Entonces decía el autor que su novela no tenía pensamiento trascendental, y en el prólogo de Marta y María declara que su nueva obra se propone algo y que pretende ser realista.

Ardua sería la cuestión, si quisiéramos tratarla despacio; yo prescindo de ella y, me limito a decir brevemente lo que me parece ver en el libro.

Se trata de la religión, pero en una de sus relaciones sociales, no en sí misma, en sus fundamentos   —123→   y dogmas: se da por supuesto que la religión verdadera es la de la sociedad en que vivimos, y en este punto, el autor lleva su imparcialidad al extremo de hablar por cuenta propia como el más ferviente católico.

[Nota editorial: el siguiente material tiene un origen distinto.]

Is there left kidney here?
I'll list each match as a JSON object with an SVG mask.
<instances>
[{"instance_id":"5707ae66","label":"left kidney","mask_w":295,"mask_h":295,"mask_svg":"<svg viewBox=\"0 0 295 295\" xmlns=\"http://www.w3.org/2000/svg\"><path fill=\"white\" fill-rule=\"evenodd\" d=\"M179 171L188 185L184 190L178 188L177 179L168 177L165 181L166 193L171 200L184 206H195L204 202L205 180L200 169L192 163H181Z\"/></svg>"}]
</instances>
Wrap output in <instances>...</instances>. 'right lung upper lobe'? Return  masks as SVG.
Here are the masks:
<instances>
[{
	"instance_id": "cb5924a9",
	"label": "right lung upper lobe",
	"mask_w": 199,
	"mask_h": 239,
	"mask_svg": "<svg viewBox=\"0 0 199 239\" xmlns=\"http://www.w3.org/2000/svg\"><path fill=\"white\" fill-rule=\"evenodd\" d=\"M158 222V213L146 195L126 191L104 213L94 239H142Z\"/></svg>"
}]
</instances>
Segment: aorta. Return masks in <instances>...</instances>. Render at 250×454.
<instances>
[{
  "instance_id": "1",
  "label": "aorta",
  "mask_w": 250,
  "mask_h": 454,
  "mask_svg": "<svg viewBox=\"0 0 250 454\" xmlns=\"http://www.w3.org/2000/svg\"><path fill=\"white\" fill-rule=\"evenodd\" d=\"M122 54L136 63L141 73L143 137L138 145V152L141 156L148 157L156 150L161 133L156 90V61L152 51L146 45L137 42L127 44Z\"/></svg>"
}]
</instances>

Ni con las palabras, ni de manera alguna ostensible ataca Palacio el misticismo de su protagonista: no hace más que narrar hechos, describir sentimientos; pero no saca consecuencias. María Elorza, muchacha hermosa, discreta, de gran imaginación, comienza a cultivar su espíritu con libros de pura fantasía, con novelas románticas; además tiene un novio, un teniente de artillería. Poco a poco, por motivos que el autor indica, no con gran detenimiento, la niña convierte al Corazón de Jesús todas sus aspiraciones espirituales, deja las novelas por los libros místicos y las historias de santos, y al cabo deja su novio por el esposo místico, se mete en un convento y allí queda, sin que el autor nos diga si les fue bien o mal allá dentro. Marta, hermana menor de María, mujer hacendosa, nacida para el amor del hogar, está enamorada del artillero, y allá, en el último capítulo, después de un sueño del militar -maravilla de arte- se resuelve que se casarán el vencido rival de Jesús y la que debió ser su cuñada. Y no hay nada más.

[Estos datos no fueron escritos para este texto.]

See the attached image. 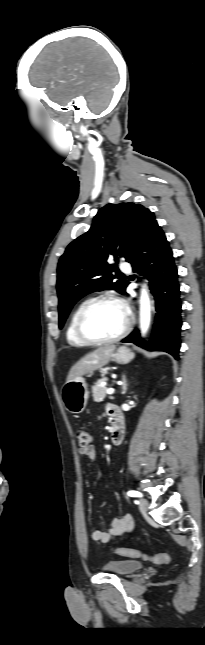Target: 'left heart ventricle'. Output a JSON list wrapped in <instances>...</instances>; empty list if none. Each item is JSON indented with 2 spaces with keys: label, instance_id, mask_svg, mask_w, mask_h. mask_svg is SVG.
<instances>
[{
  "label": "left heart ventricle",
  "instance_id": "left-heart-ventricle-1",
  "mask_svg": "<svg viewBox=\"0 0 205 645\" xmlns=\"http://www.w3.org/2000/svg\"><path fill=\"white\" fill-rule=\"evenodd\" d=\"M125 323L123 308L114 302L93 307L86 318V330L95 338H108L119 333Z\"/></svg>",
  "mask_w": 205,
  "mask_h": 645
}]
</instances>
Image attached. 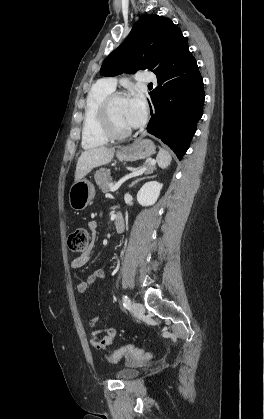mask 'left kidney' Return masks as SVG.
Listing matches in <instances>:
<instances>
[{
    "label": "left kidney",
    "mask_w": 264,
    "mask_h": 419,
    "mask_svg": "<svg viewBox=\"0 0 264 419\" xmlns=\"http://www.w3.org/2000/svg\"><path fill=\"white\" fill-rule=\"evenodd\" d=\"M162 184L157 181H150L145 183L137 194V201L142 206H151L157 201Z\"/></svg>",
    "instance_id": "1"
}]
</instances>
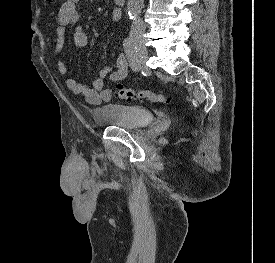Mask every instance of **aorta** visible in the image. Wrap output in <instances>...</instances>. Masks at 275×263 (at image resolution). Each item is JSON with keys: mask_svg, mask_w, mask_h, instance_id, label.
Returning <instances> with one entry per match:
<instances>
[{"mask_svg": "<svg viewBox=\"0 0 275 263\" xmlns=\"http://www.w3.org/2000/svg\"><path fill=\"white\" fill-rule=\"evenodd\" d=\"M144 0H128L127 10L129 18L135 20L139 16L143 8Z\"/></svg>", "mask_w": 275, "mask_h": 263, "instance_id": "obj_1", "label": "aorta"}]
</instances>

Pero con esto sólo ha sabido Armando Palacio tejer una narración interesante, probar dotes de   —124→   observador y eminentes cualidades de artista. Verdad es que el libro ganaría mucho con ser más corto, porque los primeros capítulos, aunque todos discretos y muchos graciosos, no tienen la vigorosa savia de los últimos, y el interés tarda en despertarse. Este libro no tendría pero, por lo que respecta a los primores de proporción y armonía, si fuese algo más pequeño; si los primeros capítulos fuesen más ligeros y más importantes para la acción, resultaría una de esas narraciones que Salvator Farina escribe ahora con tan graciosa naturalidad, sencillas, sin más atractivo que el encanto de un estilo trasparente que expresa rasgos de espiritualismo sincero, noble y apasionado; atractivo que basta para crear una reputación de novelista.

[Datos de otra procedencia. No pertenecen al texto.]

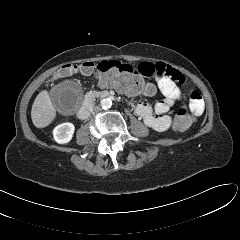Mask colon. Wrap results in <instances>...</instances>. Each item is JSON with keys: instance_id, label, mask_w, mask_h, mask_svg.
Here are the masks:
<instances>
[{"instance_id": "colon-1", "label": "colon", "mask_w": 240, "mask_h": 240, "mask_svg": "<svg viewBox=\"0 0 240 240\" xmlns=\"http://www.w3.org/2000/svg\"><path fill=\"white\" fill-rule=\"evenodd\" d=\"M76 73L96 76L100 83L114 86L119 91L130 95L151 96L155 91L152 84L145 82L138 67L116 60L63 65L55 76L61 78ZM193 121L192 114L183 107L175 115L173 125L177 130H185L191 126Z\"/></svg>"}]
</instances>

En Marta y María, a pesar de la aparente imparcialidad del autor, es fácil ver que todas sus simpatías están con Marta, la figura mejor dibujada, con mucho, entre todas las de la novela. Marta es un capullo de perfecta casada, es ese devenir de mujer de su casa, que se puede llamar la Virgen madre, sin paradoja ni milagro, porque es la Virgen que está preparando en su corazón a la madre futura. Los delicados matices que el artista necesita para pintar este carácter, hermoso a pesar de ser vulgar, ha sabido Palacio emplearlos con gran habilidad, como puede verse en el capítulo del baile, en que sólo por movimientos, gestos y hasta silencios de   —125→   Marta, se adivina ya quien es y lo que vale. Después esta figura, que sigue ocupando el ánimo del lector, a pesar de que el autor parece que la olvida mucho tiempo, se presenta con mayor relieve cada vez y llega a ser lo principal y lo mejor del libro. En la excursión a la isla, en las pesquisas para encontrar el canario, en el capítulo en que la madre de Marta y María muere, y en el último, sobre todo, Marta se eleva y se eleva hasta oscurecerlo todo.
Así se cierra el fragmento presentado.